Impostor, Roland Barthes lo fue y a conciencia. Practicó metódicamente el “robo del lenguaje” “como en otro tiempo se robaban panes” y utilizó los conceptos científicos de su
La literatura fue para Barthes un tesoro de sutileza, el último bastión ante el avance de la idiotez
tiempo como si se tratara de alegorías o imágenes metafóricas. “Como nosotros, los ‘literatos’, carecemos del formalismo soberano de las matemáticas, necesitamos emplear el máximo de metáforas posible”, sostenía, aunque su ciencia no aspiraba a la validez de todos los casos posibles sino a la singularidad del caso concreto. “¿Por qué no podríamos formular una ciencia nueva para cada objeto? ¿Una
mathesis singularis (y ya no
universalis)?”, se preguntaba en su último libro,
La cámara lúcida (1980).
Semanas antes de su muerte, en “Nunca se logra hablar de lo que se ama”, texto que se publicaría póstumamente, Barthes imaginó que podía cambiar todavía una última vez de vida. En la estación de tren de Milán fantaseaba con la posibilidad de equivocarse de destino, “viajar toda la noche y encontrarse a la mañana siguiente en la luz, en la dulzura de una ciudad extrema”. Ese sueño le llevó a reflexionar sobre por qué, durante su juventud, Stendhal nunca logró hablar de Italia como lo haría en las primeras páginas de la
Cartuja de Parma: “Cuando era joven, en la época de Roma, Nápoles, Florencia, Stendhal podía escribir: ‘Cuando miento, me aburro’; no sabía todavía que existía una mentira, la mentira novelesca, que sería al mismo tiempo el rodeo de la verdad y la expresión al fin triunfante de su pasión italiana”.
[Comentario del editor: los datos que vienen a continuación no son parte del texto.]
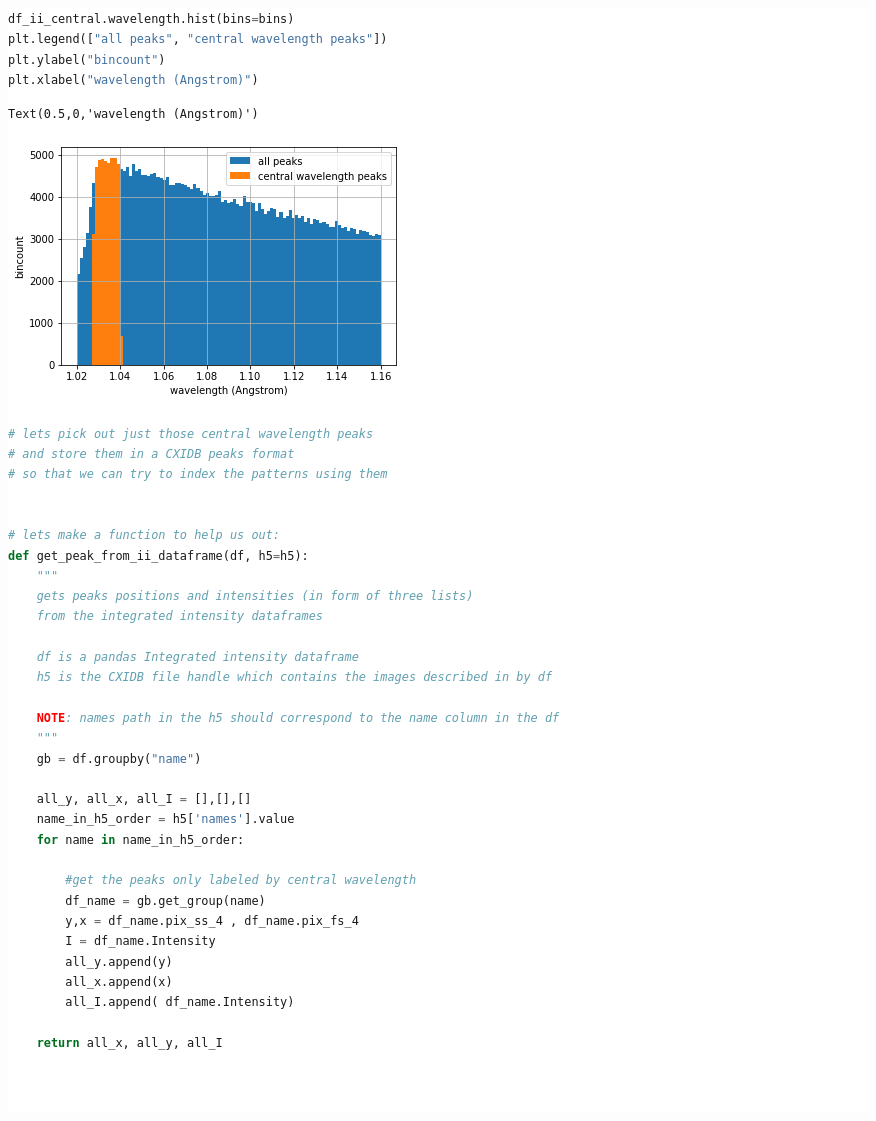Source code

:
 ```python
df_ii_central.wavelength.hist(bins=bins)
plt.legend(["all peaks", "central wavelength peaks"])
plt.ylabel("bincount")
plt.xlabel("wavelength (Angstrom)")
```




    Text(0.5,0,'wavelength (Angstrom)')




![png](1.png)



```python
# lets pick out just those central wavelength peaks
# and store them in a CXIDB peaks format
# so that we can try to index the patterns using them


# lets make a function to help us out:
def get_peak_from_ii_dataframe(df, h5=h5):
    """
    gets peaks positions and intensities (in form of three lists)
    from the integrated intensity dataframes
    
    df is a pandas Integrated intensity dataframe
    h5 is the CXIDB file handle which contains the images described in by df
    
    NOTE: names path in the h5 should correspond to the name column in the df
    """
    gb = df.groupby("name")
    
    all_y, all_x, all_I = [],[],[]
    name_in_h5_order = h5['names'].value
    for name in name_in_h5_order:

        #get the peaks only labeled by central wavelength
        df_name = gb.get_group(name)
        y,x = df_name.pix_ss_4 , df_name.pix_fs_4
        I = df_name.Intensity
        all_y.append(y)
        all_x.append(x)
        all_I.append( df_name.Intensity)

    return all_x, all_y, all_I


    
```
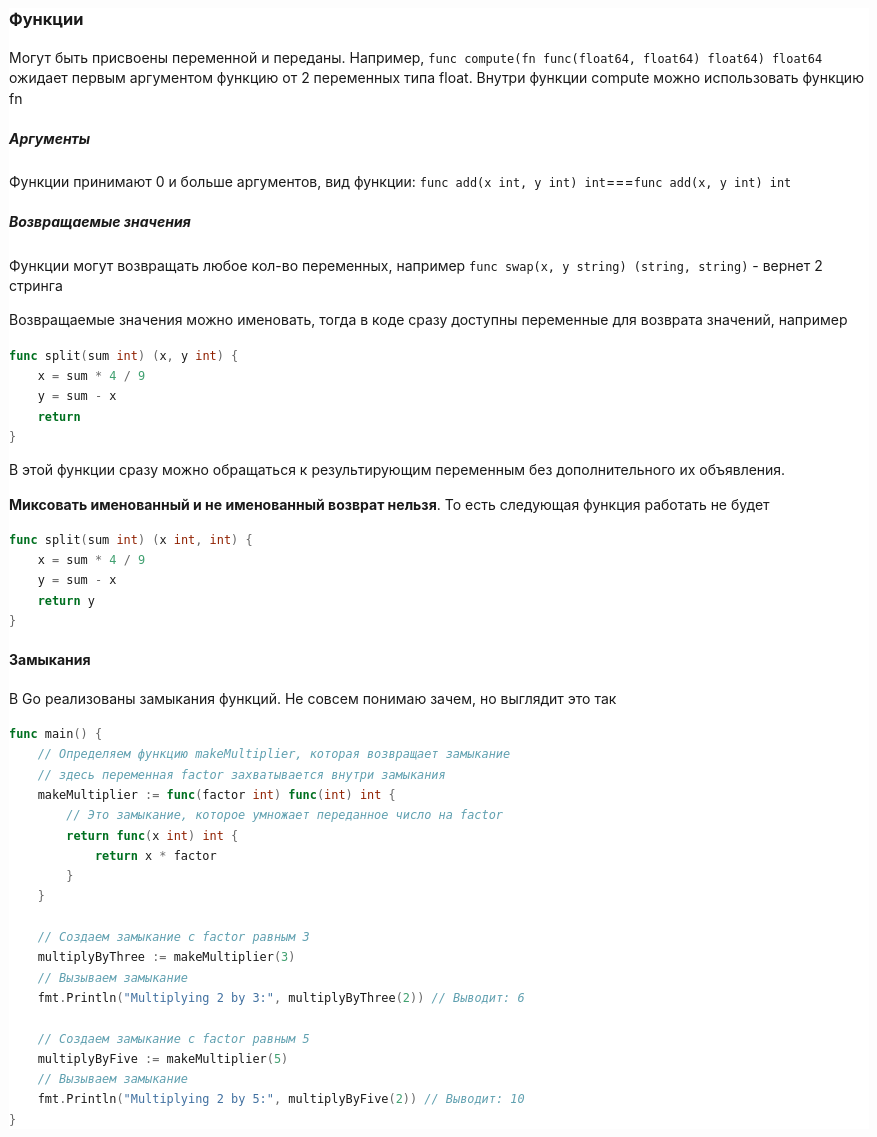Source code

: ### Функции

Могут быть присвоены переменной и переданы. Например, `func compute(fn func(float64, float64) float64) float64` ожидает первым аргументом функцию от 2 переменных типа float. Внутри функции compute можно использовать функцию fn

##### Аргументы

Функции принимают 0 и больше аргументов, вид функции: `func add(x int, y int) int`===`func add(x, y int) int`

##### Возвращаемые значения

Функции могут возвращать любое кол-во переменных, например `func swap(x, y string) (string, string)` - вернет 2 стринга

Возвращаемые значения можно именовать, тогда в коде сразу доступны переменные для возврата значений, например

```go
func split(sum int) (x, y int) {
	x = sum * 4 / 9
	y = sum - x
	return
}
```

В этой функции сразу можно обращаться к результирующим переменным без дополнительного их объявления.

**Миксовать именованный и не именованный возврат нельзя**. То есть следующая функция работать не будет

```go
func split(sum int) (x int, int) {
	x = sum * 4 / 9
	y = sum - x
	return y
}
```

#### Замыкания

В Go реализованы замыкания функций. Не совсем понимаю зачем, но выглядит это так

```go
func main() {
    // Определяем функцию makeMultiplier, которая возвращает замыкание
    // здесь переменная factor захватывается внутри замыкания
    makeMultiplier := func(factor int) func(int) int {
        // Это замыкание, которое умножает переданное число на factor
        return func(x int) int {
            return x * factor
        }
    }

    // Создаем замыкание с factor равным 3
    multiplyByThree := makeMultiplier(3)
    // Вызываем замыкание
    fmt.Println("Multiplying 2 by 3:", multiplyByThree(2)) // Выводит: 6

    // Создаем замыкание с factor равным 5
    multiplyByFive := makeMultiplier(5)
    // Вызываем замыкание
    fmt.Println("Multiplying 2 by 5:", multiplyByFive(2)) // Выводит: 10
}
```
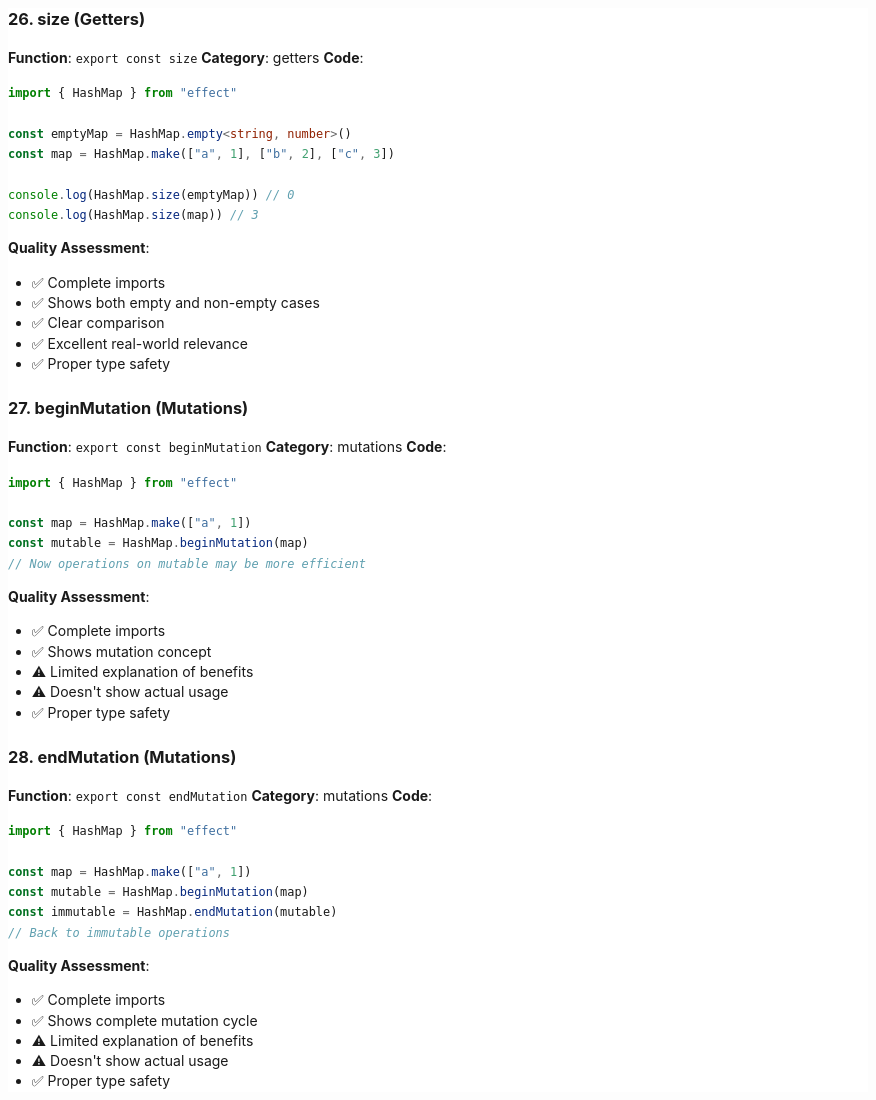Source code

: ### 26. size (Getters)
**Function**: `export const size`
**Category**: getters
**Code**:
```ts
import { HashMap } from "effect"

const emptyMap = HashMap.empty<string, number>()
const map = HashMap.make(["a", 1], ["b", 2], ["c", 3])

console.log(HashMap.size(emptyMap)) // 0
console.log(HashMap.size(map)) // 3
```
**Quality Assessment**:
- ✅ Complete imports
- ✅ Shows both empty and non-empty cases
- ✅ Clear comparison
- ✅ Excellent real-world relevance
- ✅ Proper type safety

### 27. beginMutation (Mutations)
**Function**: `export const beginMutation`
**Category**: mutations
**Code**:
```ts
import { HashMap } from "effect"

const map = HashMap.make(["a", 1])
const mutable = HashMap.beginMutation(map)
// Now operations on mutable may be more efficient
```
**Quality Assessment**:
- ✅ Complete imports
- ✅ Shows mutation concept
- ⚠️ Limited explanation of benefits
- ⚠️ Doesn't show actual usage
- ✅ Proper type safety

### 28. endMutation (Mutations)
**Function**: `export const endMutation`
**Category**: mutations
**Code**:
```ts
import { HashMap } from "effect"

const map = HashMap.make(["a", 1])
const mutable = HashMap.beginMutation(map)
const immutable = HashMap.endMutation(mutable)
// Back to immutable operations
```
**Quality Assessment**:
- ✅ Complete imports
- ✅ Shows complete mutation cycle
- ⚠️ Limited explanation of benefits
- ⚠️ Doesn't show actual usage
- ✅ Proper type safety
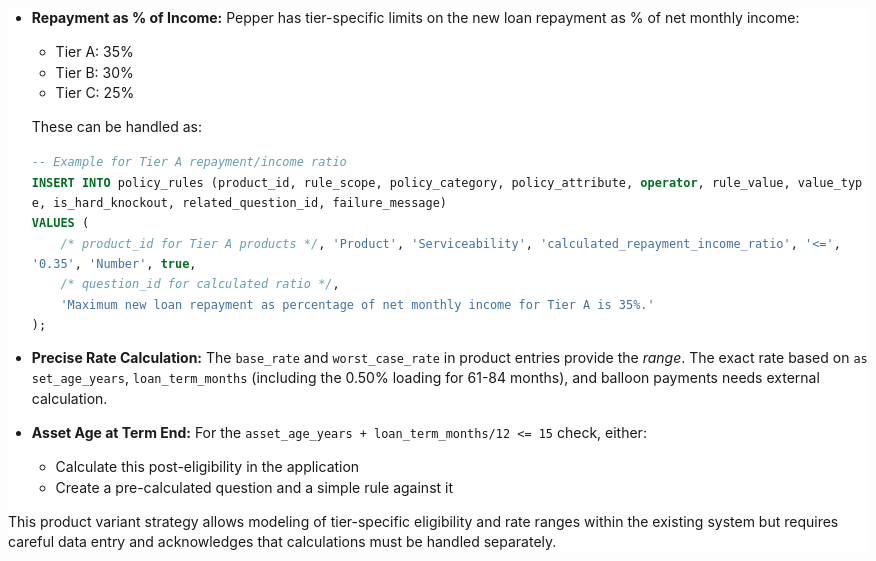 *   **Repayment as % of Income:**
    Pepper has tier-specific limits on the new loan repayment as % of net monthly income:
    - Tier A: 35%
    - Tier B: 30%
    - Tier C: 25%
    
    These can be handled as:
    ```sql
    -- Example for Tier A repayment/income ratio
    INSERT INTO policy_rules (product_id, rule_scope, policy_category, policy_attribute, operator, rule_value, value_type, is_hard_knockout, related_question_id, failure_message)
    VALUES (
        /* product_id for Tier A products */, 'Product', 'Serviceability', 'calculated_repayment_income_ratio', '<=', '0.35', 'Number', true, 
        /* question_id for calculated ratio */,
        'Maximum new loan repayment as percentage of net monthly income for Tier A is 35%.'
    );
    ```

*   **Precise Rate Calculation:** The `base_rate` and `worst_case_rate` in product entries provide the *range*. The exact rate based on `asset_age_years`, `loan_term_months` (including the 0.50% loading for 61-84 months), and balloon payments needs external calculation.

*   **Asset Age at Term End:** For the `asset_age_years + loan_term_months/12 <= 15` check, either:
    - Calculate this post-eligibility in the application
    - Create a pre-calculated question and a simple rule against it

This product variant strategy allows modeling of tier-specific eligibility and rate ranges within the existing system but requires careful data entry and acknowledges that calculations must be handled separately. 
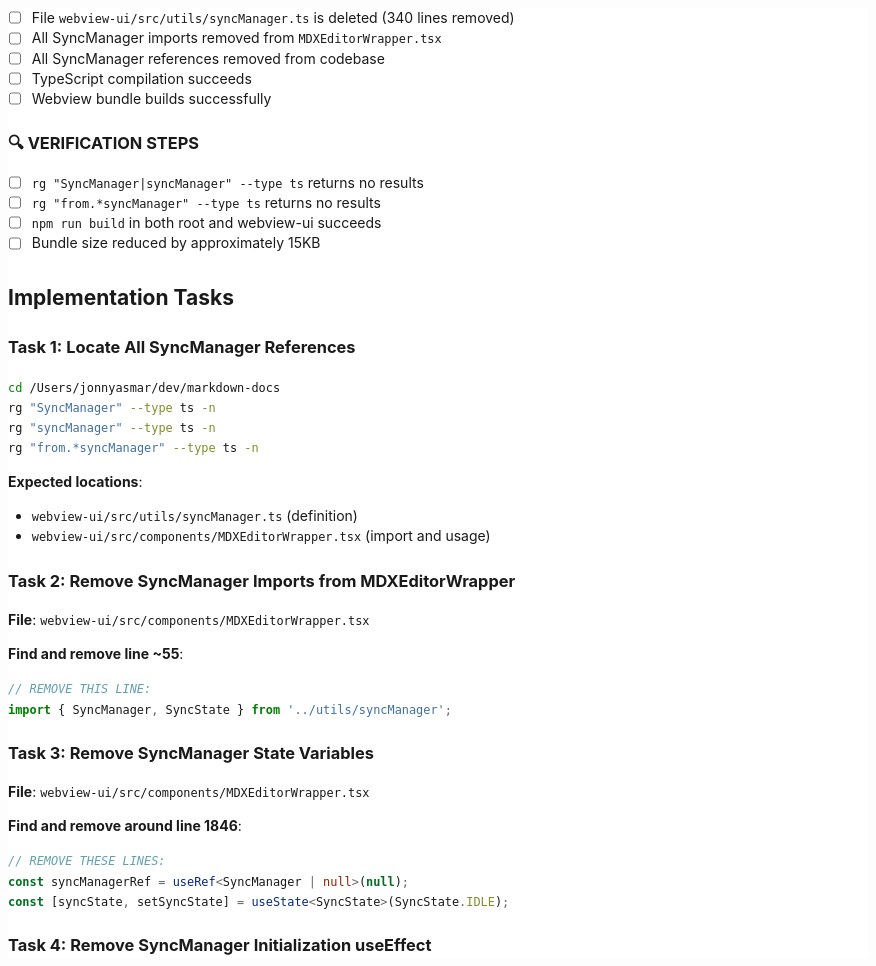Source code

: - [ ] File `webview-ui/src/utils/syncManager.ts` is deleted (340 lines removed)
- [ ] All SyncManager imports removed from `MDXEditorWrapper.tsx`
- [ ] All SyncManager references removed from codebase
- [ ] TypeScript compilation succeeds
- [ ] Webview bundle builds successfully

### **🔍 VERIFICATION STEPS**

- [ ] `rg "SyncManager|syncManager" --type ts` returns no results
- [ ] `rg "from.*syncManager" --type ts` returns no results
- [ ] `npm run build` in both root and webview-ui succeeds
- [ ] Bundle size reduced by approximately 15KB

## **Implementation Tasks**

### **Task 1: Locate All SyncManager References**

```bash
cd /Users/jonnyasmar/dev/markdown-docs
rg "SyncManager" --type ts -n
rg "syncManager" --type ts -n
rg "from.*syncManager" --type ts -n
```

**Expected locations**:

- `webview-ui/src/utils/syncManager.ts` (definition)
- `webview-ui/src/components/MDXEditorWrapper.tsx` (import and usage)

### **Task 2: Remove SyncManager Imports from MDXEditorWrapper**

**File**: `webview-ui/src/components/MDXEditorWrapper.tsx`

**Find and remove line \~55**:

```typescript
// REMOVE THIS LINE:
import { SyncManager, SyncState } from '../utils/syncManager';
```

### **Task 3: Remove SyncManager State Variables**

**File**: `webview-ui/src/components/MDXEditorWrapper.tsx`

**Find and remove around line 1846**:

```typescript
// REMOVE THESE LINES:
const syncManagerRef = useRef<SyncManager | null>(null);
const [syncState, setSyncState] = useState<SyncState>(SyncState.IDLE);
```

### **Task 4: Remove SyncManager Initialization useEffect**


  [key: string]: any;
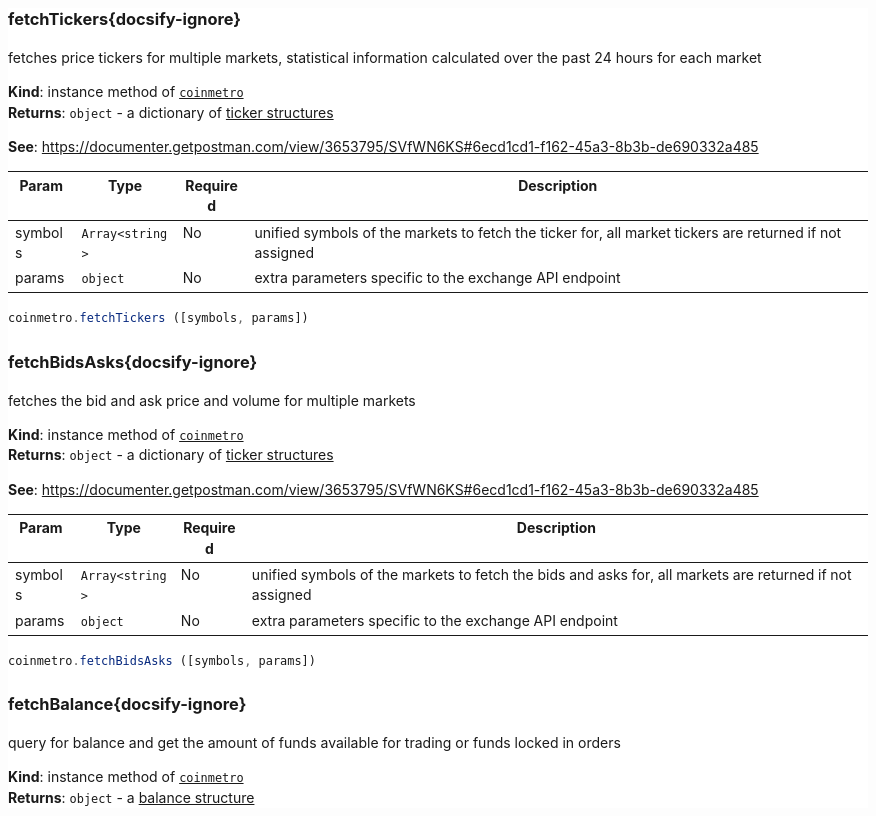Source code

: 
<a name="fetchTickers" id="fetchtickers"></a>

### fetchTickers{docsify-ignore}
fetches price tickers for multiple markets, statistical information calculated over the past 24 hours for each market

**Kind**: instance method of [<code>coinmetro</code>](#coinmetro)  
**Returns**: <code>object</code> - a dictionary of [ticker structures](https://docs.ccxt.com/#/?id=ticker-structure)

**See**: https://documenter.getpostman.com/view/3653795/SVfWN6KS#6ecd1cd1-f162-45a3-8b3b-de690332a485  

| Param | Type | Required | Description |
| --- | --- | --- | --- |
| symbols | <code>Array&lt;string&gt;</code> | No | unified symbols of the markets to fetch the ticker for, all market tickers are returned if not assigned |
| params | <code>object</code> | No | extra parameters specific to the exchange API endpoint |


```javascript
coinmetro.fetchTickers ([symbols, params])
```


<a name="fetchBidsAsks" id="fetchbidsasks"></a>

### fetchBidsAsks{docsify-ignore}
fetches the bid and ask price and volume for multiple markets

**Kind**: instance method of [<code>coinmetro</code>](#coinmetro)  
**Returns**: <code>object</code> - a dictionary of [ticker structures](https://docs.ccxt.com/#/?id=ticker-structure)

**See**: https://documenter.getpostman.com/view/3653795/SVfWN6KS#6ecd1cd1-f162-45a3-8b3b-de690332a485  

| Param | Type | Required | Description |
| --- | --- | --- | --- |
| symbols | <code>Array&lt;string&gt;</code> | No | unified symbols of the markets to fetch the bids and asks for, all markets are returned if not assigned |
| params | <code>object</code> | No | extra parameters specific to the exchange API endpoint |


```javascript
coinmetro.fetchBidsAsks ([symbols, params])
```


<a name="fetchBalance" id="fetchbalance"></a>

### fetchBalance{docsify-ignore}
query for balance and get the amount of funds available for trading or funds locked in orders

**Kind**: instance method of [<code>coinmetro</code>](#coinmetro)  
**Returns**: <code>object</code> - a [balance structure](https://docs.ccxt.com/#/?id=balance-structure)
La literatura, ese “engaño redentor”, es un cruce de caminos en el que se encuentran todos los discursos. Mientras las acusaciones de impostura traten de intimidar a los lectores de la obra de Barthes, esta seguirá viva, porque la impostura no es otra cosa que la huella literaria, resistente, irreductible que dejó en sus textos y que inyecta una dosis de inestabilidad en su pensamiento. Es posible que un buen indicador del rastro que ha dejado Roland Barthes pueda descubrirse en aquellos sobre los que, desde ayer, hoy y siempre, se cierne la sospecha de impostores.